- _Extrait_
########

Par un arrêt rendu sur renvoi préjudiciel, la Cour de justice de l’Union européenne se prononce sur l’interprétation de la directive 2008/48/CE relative aux contrats de crédit à la consommation.
En l’espèce, un établissement de crédit avait conclu avec des consommateurs, avant l’entrée en vigueur de la loi nationale de transposition de la directive, plusieurs contrats de crédit garantis par une hypothèque. Ces contrats prévoyaient une « commission de risque » calculée sur le solde du crédit. Après l’entrée en vigueur de la législation nationale, l’établissement bancaire a tenté d’aligner ces contrats en renommant cette commission en « commission de gestion de crédit », un type de commission autorisé par la nouvelle loi, mais en conservant son montant. L’autorité nationale de protection des consommateurs a estimé que la perception continue de cette commission était illégale et a infligé une sanction à l’établissement.
L’établissement de crédit a contesté cette sanction devant une juridiction nationale. Il soutenait que la loi de transposition était en plusieurs points contraire à la directive 2008/48 qu’elle était censée transposer. Notamment, la loi étendait son application à des contrats exclus du champ de la directive, comme les crédits immobiliers. Elle imposait une liste limitative des commissions perceptibles, ce qui, selon la banque, entravait la libre prestation des services et la libre circulation des capitaux. La juridiction nationale, confrontée à cette difficulté d’interprétation, a saisi la Cour de justice de plusieurs questions préjudicielles. Il était demandé à la Cour de déterminer la marge de manœuvre dont dispose un État membre lorsqu’il transpose une directive d’harmonisation totale, en particulier s’il peut étendre son champ d’application, l’appliquer à des contrats en cours et imposer des contraintes non prévues par le texte européen.

########

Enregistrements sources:

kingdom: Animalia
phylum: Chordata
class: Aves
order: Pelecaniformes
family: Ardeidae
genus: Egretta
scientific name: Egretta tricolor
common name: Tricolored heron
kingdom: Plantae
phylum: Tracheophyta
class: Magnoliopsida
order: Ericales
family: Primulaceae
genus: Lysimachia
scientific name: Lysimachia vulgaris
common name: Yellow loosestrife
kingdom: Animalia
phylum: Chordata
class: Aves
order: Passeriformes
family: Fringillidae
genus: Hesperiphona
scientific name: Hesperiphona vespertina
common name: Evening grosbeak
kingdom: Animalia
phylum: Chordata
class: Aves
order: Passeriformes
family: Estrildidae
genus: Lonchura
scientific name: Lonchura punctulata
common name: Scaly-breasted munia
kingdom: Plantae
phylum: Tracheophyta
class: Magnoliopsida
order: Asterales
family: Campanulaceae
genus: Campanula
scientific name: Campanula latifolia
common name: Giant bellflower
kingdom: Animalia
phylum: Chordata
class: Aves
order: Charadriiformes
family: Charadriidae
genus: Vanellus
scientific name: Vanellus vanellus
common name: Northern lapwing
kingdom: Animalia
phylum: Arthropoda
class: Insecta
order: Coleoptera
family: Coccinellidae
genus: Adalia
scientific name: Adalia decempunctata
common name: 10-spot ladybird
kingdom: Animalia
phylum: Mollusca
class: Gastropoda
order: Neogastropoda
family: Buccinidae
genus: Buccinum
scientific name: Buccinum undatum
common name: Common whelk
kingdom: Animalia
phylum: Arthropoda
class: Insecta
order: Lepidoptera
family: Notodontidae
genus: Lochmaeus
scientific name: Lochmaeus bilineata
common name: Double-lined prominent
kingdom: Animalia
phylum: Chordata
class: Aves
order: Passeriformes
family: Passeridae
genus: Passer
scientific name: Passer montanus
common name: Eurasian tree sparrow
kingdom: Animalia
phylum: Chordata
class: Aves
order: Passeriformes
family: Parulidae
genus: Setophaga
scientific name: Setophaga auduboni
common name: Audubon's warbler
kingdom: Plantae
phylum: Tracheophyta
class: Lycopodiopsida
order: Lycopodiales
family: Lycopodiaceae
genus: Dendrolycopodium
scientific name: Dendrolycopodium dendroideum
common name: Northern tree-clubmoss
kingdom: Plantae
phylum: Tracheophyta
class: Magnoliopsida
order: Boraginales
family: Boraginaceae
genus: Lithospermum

########

- _Consignes et exigences_
Recopiez fidèlement, dans l'extrait sur l'arrêt de la Cour de justice, tout ce qui va de « Par un arrêt » jusqu'à « à la consommation. ».

- _Réponse attendue_
Par un arrêt rendu sur renvoi préjudiciel, la Cour de justice de l’Union européenne se prononce sur l’interprétation de la directive 2008/48/CE relative aux contrats de crédit à la consommation.